Lima Tradisi Perayaan Idul Adha di Nusantara



Jelang Hari Raya Idul Adha, banyak masyarakat mempersiapkan diri, mulai dari menyisihkan uang untuk membeli hewan kurban, membuat kepanitian sholat Idul Adha dan prosesi pemotongan hewan, sampai tradisi-tradisi unik yang dilakukan sebelum hari H yang berlangsung di bulan Dzulhijjah setiap tahunnya. Masyarakat di Nusantara mempunyai beragam tradisi untuk merayakannya, meskipun berbeda dengan Hari Raya Idul Fitri, euforia perayaan terus berlangsung dan rutin mereka lakukan di daerah masing-masing. Hal itu bisa kita lihat pada tradisi menyambut Hari Raya Idul Adha di beberapa daerah di Nusantara sebagai berikut:
Pertama, Tradisi Manten Sapi di Pasuruan, Jawa Timur.

Manten sapi atau yang dalam bahasa Indonesia berarti pengantin sapi, adalah ritual yang dilakukan warga terhadap sapi yang akan dikurbankan dan diserahkan kepada panitia kurban di desa tersebut.
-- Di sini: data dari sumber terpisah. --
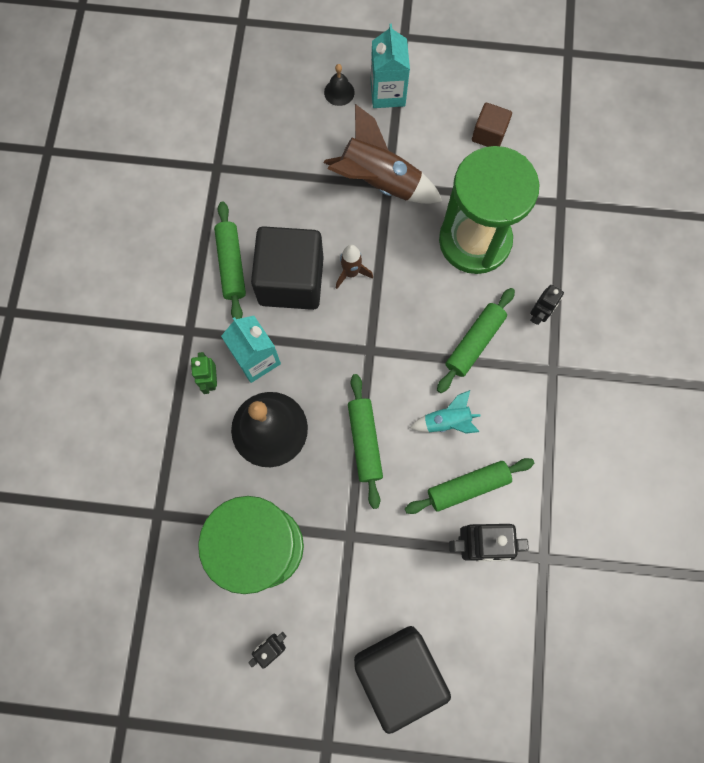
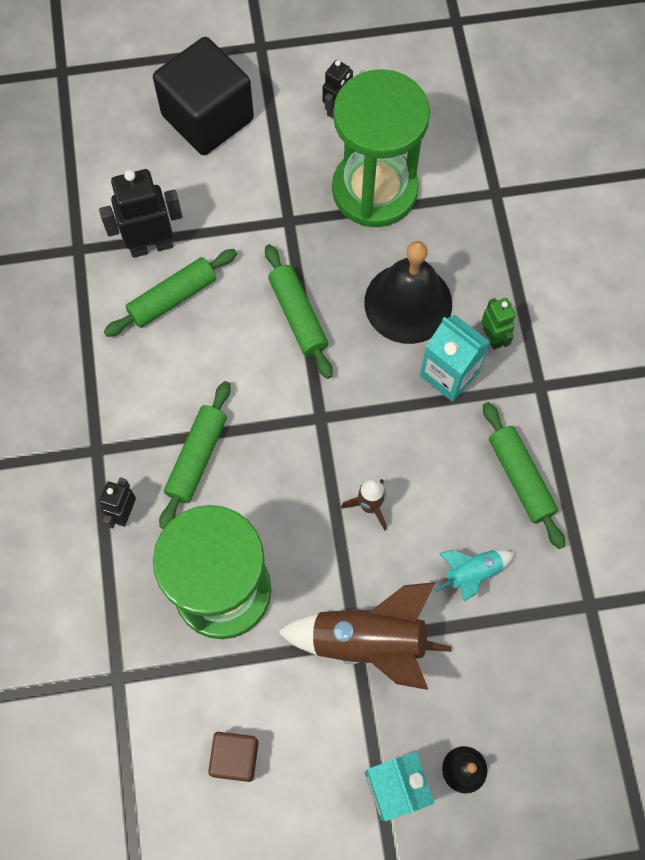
camera: 165 degrees right, 5 degrees down
black cube [251,226,324,310] -> none
turquoise rocket [410,390,481,434] -> turquoise rocket moved to [434,550,515,601]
Prosesinya pun bertahap, yaitu mulai dari memandikan sapi, menghias, hingga mengarak sapi keliling kampung.
Tradisi manten sapi  di Pasuran, Jawa Timur.
 sumber: regional.kompas.com

Tradisi ini adalah salah satu cara penghormatan warga Desa Wates Tani, Kecamatan Grati, Kabupaten Pasuruan terhadap sapi yang akan mereka sembelih pada hari raya Idul Adha. Sapi-sapi tersebut akan dirias layaknya pengantin dan dikalungi menggunakan kembang tujuh rupa. Tubuh sapi tersebut juga diberi penutup menggunakan kain putih untuk mempercantik penampilan. Setelah dirias, sapi tersebut diarak berkeliling kampung untuk kemudian diserahkan kepada panitia kurban.
Abdul Kahfi (46), salah satu warga setempat mengatakan, tujuan dilakukan ritual manten sapi adalah sebagi syiar agama. terlebih lagi juga mengingatkan masyarakat untuk berkurban, baik sapi, kambing, domba, ataupun unta. Tradisi ini digelar sehari menjelang Idul Adha dan merupakan cara warga setempat untuk menghormati hewan kurban yang akan disembelih.

Kedua, Tradisi Apitan Warga Semarang
Menjelang Idul Adha, warga Kelurahan Sampangan, Kota Semarang, Jawa Tengah memiliki tradisi unik, yakni sedekah bumi apitan dengan mengarak tumpeng dan hasil bumi di jalan raya. Tradisi ini berlangsung turun temurun sampai sekarang. Tujuannya merupakan wujud ungkapan syukur kepada sang pencipta, Allah AWT atas limpahan rizki kepada warga.


Bentuk syukur itu disimbolkan dengan arak-arakan hasil bumi yang disusun bertumpuk, misalnya; padi, cabe, terong, jagung, tomat dan lainnya. Arak-arakan ini berujung di kantor kelurahan setempat. Di tempat ini prosesi tradisi apitan selesai ditandai dengan pembacaan doa bagi keselamatan warga. Saat akhir acara, warga berebut gunungan hasil bumi yang baru saja selesai diarak. Warga percaya mendapatkan beraneka jenis hasil bumi yang baru saja diarak akan mendatangkan berkah.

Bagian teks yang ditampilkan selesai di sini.